January 3, 2023
So where do we begin? With a hypothesis and a key set of experiments. From there, we must process the data, analyze them, and make decisions. If we are lucky enough to have seized on a real insight, there will be the immediate paired questions of replication and scale. How do we confirm these results and generalize beyond? To properly modify a system, as in drug development, we will need to move from science to engineering, and work with a myriad of slightly different experiments to arrive at the one we can use to, say, improve human health. Notably, this same process is exactly what we’d need to generate data for a learning algorithm, too.
Breaking this down, we can identify six steps: (1) Run experiments; (2) Process Data; (3) Analyze Data; (4) Generate Data at Scale; (5) Generate the Right Data; (6) Machine Learning. The first three of these steps are just the traditional scientific method, cast into data scientific language. The second three reference the challenge of scale in modern biopharma.
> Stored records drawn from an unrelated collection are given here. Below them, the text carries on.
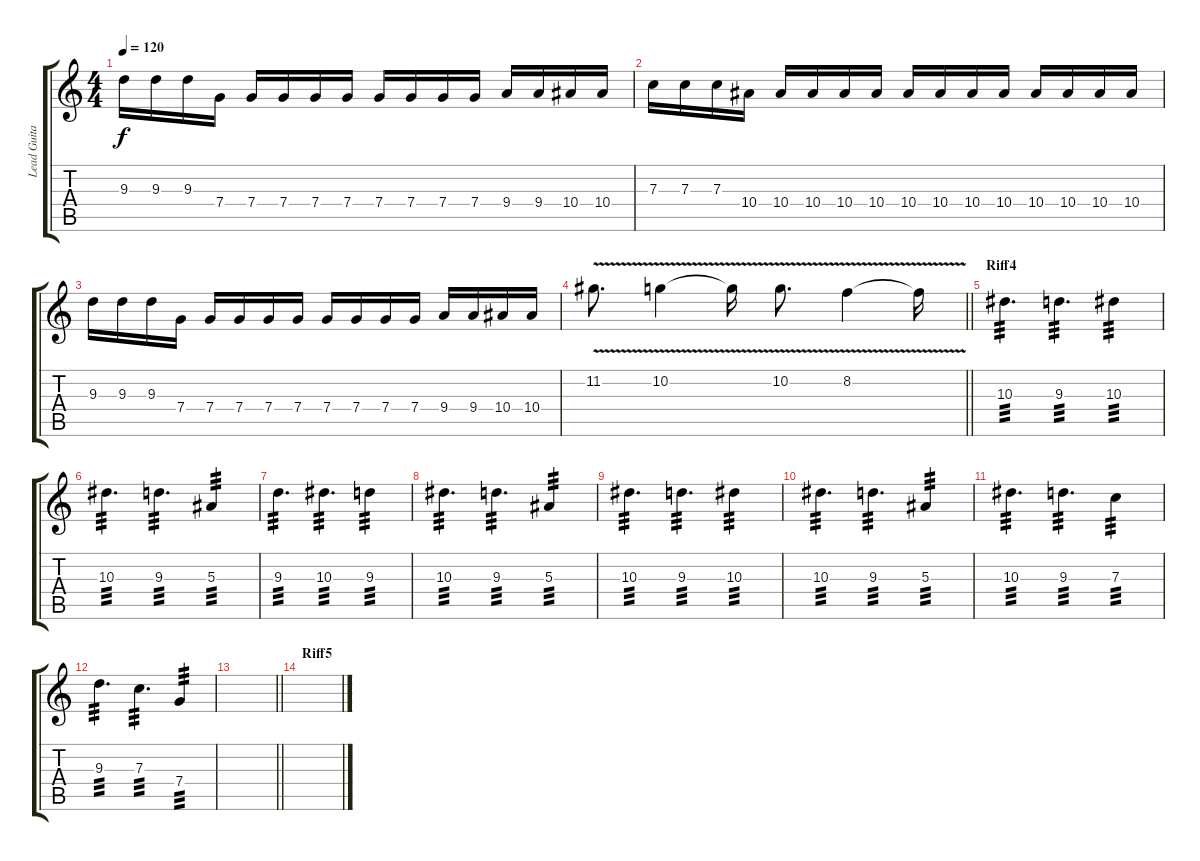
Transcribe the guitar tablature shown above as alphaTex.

\track ("Lead Guitar 1" "Lead Guita") {instrument overdrivenguitar}
\staff {score tabs}
\tuning (D4 A3 F3 C3 G2 C2) {hide}
\ts (4 4)
\tempo 120
\clef g2
\ks c
9.3.16{dy f} 9.3.16 9.3.16 7.4.16 7.4.16 7.4.16 7.4.16 7.4.16 7.4.16 7.4.16 7.4.16 7.4.16 9.4.16 9.4.16 10.4.16 10.4.16 |
7.3.16 7.3.16 7.3.16 10.4.16 10.4.16 10.4.16 10.4.16 10.4.16 10.4.16 10.4.16 10.4.16 10.4.16 10.4.16 10.4.16 10.4.16 10.4.16 |
9.3.16 9.3.16 9.3.16 7.4.16 7.4.16 7.4.16 7.4.16 7.4.16 7.4.16 7.4.16 7.4.16 7.4.16 9.4.16 9.4.16 10.4.16 10.4.16 |
\barLineRight lightlight
11.2{v}.8{d} 10.2{v}.4 10.2{t}.16 10.2{v}.8{d} 8.2{v}.4 8.2{t}.16 |
\section ("" "Riff4")
10.3.4{d tp 3 volume 7} 9.3.4{d tp 3} 10.3.4{tp 3} |
10.3.4{d tp 3} 9.3.4{d tp 3} 5.3.4{tp 3} |
9.3.4{d tp 3} 10.3.4{d tp 3} 9.3.4{tp 3} |
10.3.4{d tp 3} 9.3.4{d tp 3} 5.3.4{tp 3} |
10.3.4{d tp 3} 9.3.4{d tp 3} 10.3.4{tp 3} |
10.3.4{d tp 3} 9.3.4{d tp 3} 5.3.4{tp 3} |
10.3.4{d tp 3} 9.3.4{d tp 3} 7.3.4{tp 3} |
9.3.4{d tp 3} 7.3.4{d tp 3} 7.4.4{tp 3} |
\barLineRight lightlight
|
\section ("" "Riff5")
While many of these problems are being solved today, the results are scattershot and do not span this entire pipeline. Two of these problems have long been fundamental to biopharma:
• Running Experiments (1) is at the base of everything a company does. Laboratory informatics, sample tracking, and automation have made the work of a research team more efficient, through workflows designed to make their work easier.
• Analyzing Data (3) is the classic use of statistics in industry and biology at large. New discoveries require new paradigms and new tools require new methods. This area is fast evolving and never finished, eg every couple of months sees a new theory paper on how to correct for the noise in single cell RNA seq data.
We see considerable investment in a couple others:
• Data Processing pipelines (2), while often roughly hewn, are critical to our ability to use data from modern biology experiments, especially in sequencing and imaging. The world of bioinformatics tools and pipelines continues to grow and scale, as it addresses a fundamental need.
• Machine Learning for biology (6) is trendy, even as people mostly work on public datasets curated by decades of work from consortia. These results both evidence future potential and provide a foundation for other scientists to work from. The structures predicted by Alphafold are not novel drugs, but they give the medicinal chemist a place to start.
What’s missing are two key problems that look like scaled versions of the traditional scientific workflow:
• Generating Data at Scale (4) is similar to running experiments just at much higher quantity, frequency, and fidelity. Much as a physicist is not an automotive engineer, this effort takes different skills than designing and running boutique experiments. Oftentimes a deeper look at what you’d want to do here identifies issues in steps 1–3. To run experiments at scale you need to not only automate and digitize laboratory workflows, but also to collect and aggregate the resultant data so that they can be monitored and performance and fidelity continuously assessed. It requires tracking every datum and metadatum so that results can be (re)assessed.
• Generating the Right Data (5) captures the fundamental need of Biopharma R+D: to always be performing the key experiment. To do this, we must know which experiments we have run so far, their results, and how they compare. More is not simply better, it is often costly.
• In parallel, we need to run more than just the experiments a biologist would dream of to help train algorithms. Models must find the bounds of what is and is not known and how to connect the places where their predictions hold. Oftentimes novel science is found here: think of disordered protein regions, which were justifiably not a priority for structure determination historically, yet appear to be very important in aggregation and dynamics, as well as critical for evaluating algorithmic structure determination.
In the next couple of weeks, I’d like to take a deeper look at these problems and how their lack of solution retards and impairs the dramatic progress made in experimental technologies, data processing, and machine learning for biology. Ultimately, getting them right will enable all of these steps to flow as a continuous, modern process, rather than a series of artisanal steps.